PROBLEM:
Return every line of the listing that includes the string "filter".

MATERIALS PROVIDED:
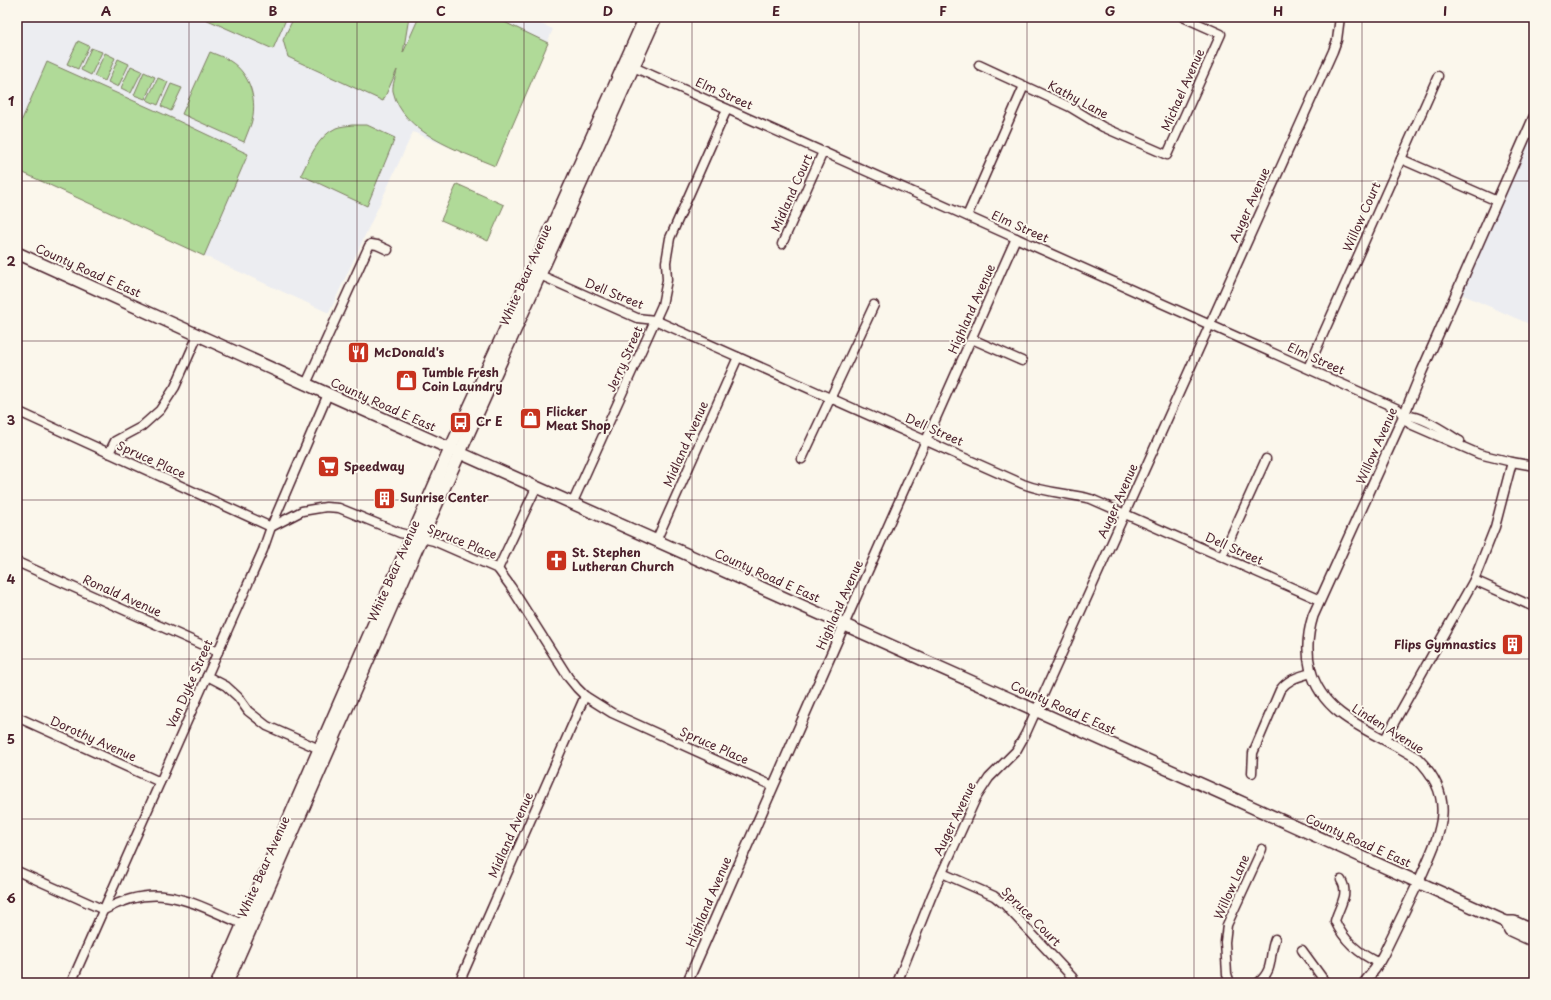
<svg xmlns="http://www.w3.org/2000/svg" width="1551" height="1000" font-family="'Playpen Sans',sans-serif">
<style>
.built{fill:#ecedf1}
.green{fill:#b0da98;stroke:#7d7c62}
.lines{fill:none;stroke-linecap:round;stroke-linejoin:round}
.minor-casing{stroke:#4a1f2b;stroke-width:11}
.tertiary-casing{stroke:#4a1f2b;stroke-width:12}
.secondary-casing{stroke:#4a1f2b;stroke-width:14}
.minor{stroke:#fbf7ec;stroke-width:8}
.tertiary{stroke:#fbf7ec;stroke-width:9}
.secondary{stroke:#fbf7ec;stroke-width:11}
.grid{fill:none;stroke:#4a1f2b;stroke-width:1;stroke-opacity:0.55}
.labels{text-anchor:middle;stroke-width:4;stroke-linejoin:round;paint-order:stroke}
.street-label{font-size:12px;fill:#4a1f2b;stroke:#fbf7ec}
.poi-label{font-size:12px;font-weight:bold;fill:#4a1f2b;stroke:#fbf7ec;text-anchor:start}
.neatline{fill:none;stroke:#4a1f2b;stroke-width:1.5}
.grid-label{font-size:13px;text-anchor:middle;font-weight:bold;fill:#4a1f2b}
</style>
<rect width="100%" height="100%" fill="#fbf7ec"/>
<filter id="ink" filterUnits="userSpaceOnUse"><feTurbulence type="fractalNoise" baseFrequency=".025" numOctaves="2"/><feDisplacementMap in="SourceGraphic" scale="8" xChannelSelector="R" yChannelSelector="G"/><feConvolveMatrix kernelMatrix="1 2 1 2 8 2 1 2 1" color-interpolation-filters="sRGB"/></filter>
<g filter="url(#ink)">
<!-- built -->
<g class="built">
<polygon points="17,17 525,17 553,29 495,166 413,132 329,313 17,170"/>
<polygon points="1534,131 1534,326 1461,294"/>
</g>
<!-- green -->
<g class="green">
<polygon points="201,17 287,17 273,49"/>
<path d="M 294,17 L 409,17 L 403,53 L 419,17 L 494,17 L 548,43 L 495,166 C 460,151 402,133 393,91 C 392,85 396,76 397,70 L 383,101 L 288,57 L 283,40 Z"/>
<polygon points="78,41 89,46 78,69 67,64"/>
<polygon points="91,48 102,52 91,75 81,70"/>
<path d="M 210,52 C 217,55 224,57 230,61 C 251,74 258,102 251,124 C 249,130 246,136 244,142 L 182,114 Z"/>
<polygon points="105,53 115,58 105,81 94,76"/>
<polygon points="118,59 129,64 118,87 108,82"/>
<polygon points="47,62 172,118 248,154 204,256 17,170 17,131"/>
<polygon points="131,66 142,71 131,93 121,88"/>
<polygon points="144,72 155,77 145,99 134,95"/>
<polygon points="158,78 168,82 158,105 147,100"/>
<polygon points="171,84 182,88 171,111 161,106"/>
<path d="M 352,125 L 367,125 L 395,138 L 367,206 L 301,175 C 309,159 318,136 336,128 C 341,126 347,126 352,125 Z"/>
<polygon points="457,184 504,205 488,241 441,220"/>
</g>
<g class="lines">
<defs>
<g id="minor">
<polyline points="629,65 1398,409 1410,424 1479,454 1512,462 1534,466"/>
<polyline points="979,65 1070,107 1103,127 1167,155 1221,34 1183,17"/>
<polyline points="1401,159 1497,201"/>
<polyline points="967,216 1024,86"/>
<polyline points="782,244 823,152"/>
<path d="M 540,275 L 637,318 L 655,320 L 1023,484 C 1046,493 1068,493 1091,499 L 1320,600"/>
<polyline points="972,339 1022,361"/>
<polyline points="1308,368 1438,76"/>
<polyline points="306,384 369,246 371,244 377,245 388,250"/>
<polyline points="17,411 271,527 302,511 326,507 339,508 400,533 434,541 498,569 511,587 568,677 577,688 585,696 612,713 773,786"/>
<path d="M 1404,415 C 1425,417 1442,430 1460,441"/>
<polyline points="109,453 115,441 141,427 160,410 175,387 198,335"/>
<polyline points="802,459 874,305"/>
<polyline points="572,504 662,305 667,280 666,262 670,238 727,109"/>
<polyline points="656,541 738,357"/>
<polyline points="1222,556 1266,459"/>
<polyline points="17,562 218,652"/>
<polyline points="498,569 536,488"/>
<polyline points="1474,580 1534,607"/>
<polyline points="844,625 1016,238"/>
<polyline points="207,676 226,686 238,697 248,711 267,726 324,751"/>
<polyline points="17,717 160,782"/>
<polyline points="1385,739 1474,580 1495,527 1512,462"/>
<path d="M 1252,773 L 1253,753 L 1280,690 C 1288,679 1298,677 1311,673"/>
<path d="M 17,871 L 104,910 C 161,879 193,904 247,926"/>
<polyline points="942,873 985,892 994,896 1005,905 1073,978"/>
<path d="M 1341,880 C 1350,894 1339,906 1335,921 C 1344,941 1359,954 1379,963"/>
<polyline points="1302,950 1326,983"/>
<polyline points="71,983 263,550 271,527 328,394"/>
<polyline points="459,983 585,696"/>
<polyline points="897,983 932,895 976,798 989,778 1016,751 1026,733 1333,51 1337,40 1340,17"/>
<polyline points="1230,983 1227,974 1225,942 1227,925 1262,849"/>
<path d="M 1258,983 C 1275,969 1268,957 1275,939"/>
</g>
<g id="tertiary">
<polyline points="687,983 844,625"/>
<path d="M 1364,983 L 1375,969 L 1383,955 C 1395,930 1407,906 1419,881 C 1439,835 1460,800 1417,758 C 1392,742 1363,731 1340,713 C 1308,688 1302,652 1313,616 L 1404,415 L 1422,371 L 1534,117"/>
</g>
<g id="secondary">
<polyline points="17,253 328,394 1232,798 1506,922 1514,922 1534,931"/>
<polyline points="1506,922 1510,930 1534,941"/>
<polyline points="217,983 450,449 532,271 645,17"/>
<polyline points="227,983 422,537 656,17"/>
</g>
</defs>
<!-- minor casing -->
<use href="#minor" class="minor-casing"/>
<!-- tertiary casing -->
<use href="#tertiary" class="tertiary-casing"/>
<!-- secondary casing -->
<use href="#secondary" class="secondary-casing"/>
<!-- minor -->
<use href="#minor" class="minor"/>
<!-- tertiary -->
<use href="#tertiary" class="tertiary"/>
<!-- secondary -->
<use href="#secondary" class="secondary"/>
</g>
</g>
<!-- grid -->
<path class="grid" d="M 189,17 L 189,983M 357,17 L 357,983M 524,17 L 524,983M 692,17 L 692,983M 859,17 L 859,983M 1027,17 L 1027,983M 1194,17 L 1194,983M 1362,17 L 1362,983M 17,181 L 1534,181M 17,341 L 1534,341M 17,500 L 1534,500M 17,659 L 1534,659M 17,819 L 1534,819"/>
<!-- icons -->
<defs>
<symbol id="restaurant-square" viewBox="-11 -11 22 22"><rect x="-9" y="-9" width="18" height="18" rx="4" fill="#c8321e" stroke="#fbf7ec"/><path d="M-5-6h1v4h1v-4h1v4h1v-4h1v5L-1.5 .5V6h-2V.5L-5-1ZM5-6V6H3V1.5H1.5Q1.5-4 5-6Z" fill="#fff"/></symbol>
<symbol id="shop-square" viewBox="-11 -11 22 22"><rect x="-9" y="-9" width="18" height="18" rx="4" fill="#c8321e" stroke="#fbf7ec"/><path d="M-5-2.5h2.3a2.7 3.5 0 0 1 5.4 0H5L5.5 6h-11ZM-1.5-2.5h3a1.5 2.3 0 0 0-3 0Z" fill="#fff"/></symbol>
<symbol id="bus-square" viewBox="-11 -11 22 22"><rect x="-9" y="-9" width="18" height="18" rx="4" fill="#c8321e" stroke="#fbf7ec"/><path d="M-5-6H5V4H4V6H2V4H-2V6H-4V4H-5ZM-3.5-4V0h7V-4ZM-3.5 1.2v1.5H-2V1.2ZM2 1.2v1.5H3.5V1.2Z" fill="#fff"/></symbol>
<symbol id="supermarket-square" viewBox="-11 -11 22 22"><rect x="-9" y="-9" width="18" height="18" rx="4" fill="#c8321e" stroke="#fbf7ec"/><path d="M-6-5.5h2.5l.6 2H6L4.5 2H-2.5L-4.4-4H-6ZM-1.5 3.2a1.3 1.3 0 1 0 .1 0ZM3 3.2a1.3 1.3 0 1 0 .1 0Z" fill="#fff"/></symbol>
<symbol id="building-square" viewBox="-11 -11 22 22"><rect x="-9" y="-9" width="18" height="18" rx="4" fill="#c8321e" stroke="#fbf7ec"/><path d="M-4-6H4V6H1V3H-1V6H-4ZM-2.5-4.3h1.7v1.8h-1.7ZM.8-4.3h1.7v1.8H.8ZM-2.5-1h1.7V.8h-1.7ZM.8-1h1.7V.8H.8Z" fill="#fff"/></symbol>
<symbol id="church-square" viewBox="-11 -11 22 22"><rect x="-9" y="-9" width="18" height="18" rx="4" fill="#c8321e" stroke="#fbf7ec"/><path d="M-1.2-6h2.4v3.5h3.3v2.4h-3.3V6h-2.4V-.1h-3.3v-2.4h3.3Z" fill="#fff"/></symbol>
</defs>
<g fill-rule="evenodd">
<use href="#restaurant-square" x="346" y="340" width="25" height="25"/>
<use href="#shop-square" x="394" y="368" width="25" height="25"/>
<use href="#shop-square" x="518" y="406" width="25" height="25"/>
<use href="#bus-square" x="448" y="410" width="25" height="25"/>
<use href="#supermarket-square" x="316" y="454" width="25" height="25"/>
<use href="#building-square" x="372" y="486" width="25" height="25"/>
<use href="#church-square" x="544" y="548" width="25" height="25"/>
<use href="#building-square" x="1500" y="632" width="25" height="25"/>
</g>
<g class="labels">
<!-- street labels -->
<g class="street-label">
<text transform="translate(1183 90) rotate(-66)" y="4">Michael Avenue</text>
<text transform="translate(724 94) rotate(24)" y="4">Elm Street</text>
<text transform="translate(1078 100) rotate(28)" y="4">Kathy Lane</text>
<text transform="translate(792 193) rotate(-66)" y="4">Midland Court</text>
<text transform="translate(1250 205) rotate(-66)" y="4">Auger Avenue</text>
<text transform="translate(1362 217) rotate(-66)" y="4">Willow Court</text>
<text transform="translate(1020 227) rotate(24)" y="4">Elm Street</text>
<text transform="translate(88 271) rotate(24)" y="4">County Road E East</text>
<text transform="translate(526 275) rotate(-66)" y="4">White Bear Avenue</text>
<text transform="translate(614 294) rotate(22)" y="4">Dell Street</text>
<text transform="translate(972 309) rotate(-66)" y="4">Highland Avenue</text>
<text transform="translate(625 359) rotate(-66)" y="4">Jerry Street</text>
<text transform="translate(1316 359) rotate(24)" y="4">Elm Street</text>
<text transform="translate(383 405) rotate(24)" y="4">County Road E East</text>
<text transform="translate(934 430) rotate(24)" y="4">Dell Street</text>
<text transform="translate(686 444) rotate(-66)" y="4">Midland Avenue</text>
<text transform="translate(1377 446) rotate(-66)" y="4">Willow Avenue</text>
<text transform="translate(151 460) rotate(24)" y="4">Spruce Place</text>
<text transform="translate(1118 501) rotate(-66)" y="4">Auger Avenue</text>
<text transform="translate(462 542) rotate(22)" y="4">Spruce Place</text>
<text transform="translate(1234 549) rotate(24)" y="4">Dell Street</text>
<text transform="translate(394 571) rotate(-66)" y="4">White Bear Avenue</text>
<text transform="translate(767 576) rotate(24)" y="4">County Road E East</text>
<text transform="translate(122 596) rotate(24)" y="4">Ronald Avenue</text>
<text transform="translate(840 605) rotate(-66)" y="4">Highland Avenue</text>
<text transform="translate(190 684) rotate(-66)" y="4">Van Dyke Street</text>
<text transform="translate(1063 708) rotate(24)" y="4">County Road E East</text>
<text transform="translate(1388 729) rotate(32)" y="4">Linden Avenue</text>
<text transform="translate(93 739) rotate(24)" y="4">Dorothy Avenue</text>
<text transform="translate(714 746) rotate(24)" y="4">Spruce Place</text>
<text transform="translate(955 819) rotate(-64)" y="4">Auger Avenue</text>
<text transform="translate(511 835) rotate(-66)" y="4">Midland Avenue</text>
<text transform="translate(1358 841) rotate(24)" y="4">County Road E East</text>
<text transform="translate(264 867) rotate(-66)" y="4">White Bear Avenue</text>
<text transform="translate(1232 887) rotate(-66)" y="4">Willow Lane</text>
<text transform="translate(709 902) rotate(-67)" y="4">Highland Avenue</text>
<text transform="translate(1031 917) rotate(45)" y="4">Spruce Court</text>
</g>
<!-- poi labels -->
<g class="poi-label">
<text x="374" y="357">McDonald's</text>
<text x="422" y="377">Tumble Fresh<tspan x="422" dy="14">Coin Laundry</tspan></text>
<text x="546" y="416">Flicker<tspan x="546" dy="14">Meat Shop</tspan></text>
<text x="476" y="426">Cr E</text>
<text x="344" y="471">Speedway</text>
<text x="400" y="502">Sunrise Center</text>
<text x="572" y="557">St. Stephen<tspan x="572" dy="14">Lutheran Church</tspan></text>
<text x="1496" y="649" text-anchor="end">Flips Gymnastics</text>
</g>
</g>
<!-- margin -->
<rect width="1551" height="1000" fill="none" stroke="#fbf7ec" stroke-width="44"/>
<rect x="22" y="22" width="1507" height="956" class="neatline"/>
<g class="grid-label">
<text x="106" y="16">A</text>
<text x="273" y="16">B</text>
<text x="441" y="16">C</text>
<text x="608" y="16">D</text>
<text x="776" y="16">E</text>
<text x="943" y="16">F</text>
<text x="1110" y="16">G</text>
<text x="1278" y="16">H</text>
<text x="1445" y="16">I</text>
<text x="11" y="106">1</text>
<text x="11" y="266">2</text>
<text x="11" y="425">3</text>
<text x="11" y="584">4</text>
<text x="11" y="744">5</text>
<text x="11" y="903">6</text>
</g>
</svg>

SOLUTION TO THIS TASK:
<filter id="ink" filterUnits="userSpaceOnUse"><feTurbulence type="fractalNoise" baseFrequency=".025" numOctaves="2"/><feDisplacementMap in="SourceGraphic" scale="8" xChannelSelector="R" yChannelSelector="G"/><feConvolveMatrix kernelMatrix="1 2 1 2 8 2 1 2 1" color-interpolation-filters="sRGB"/></filter>
<g filter="url(#ink)">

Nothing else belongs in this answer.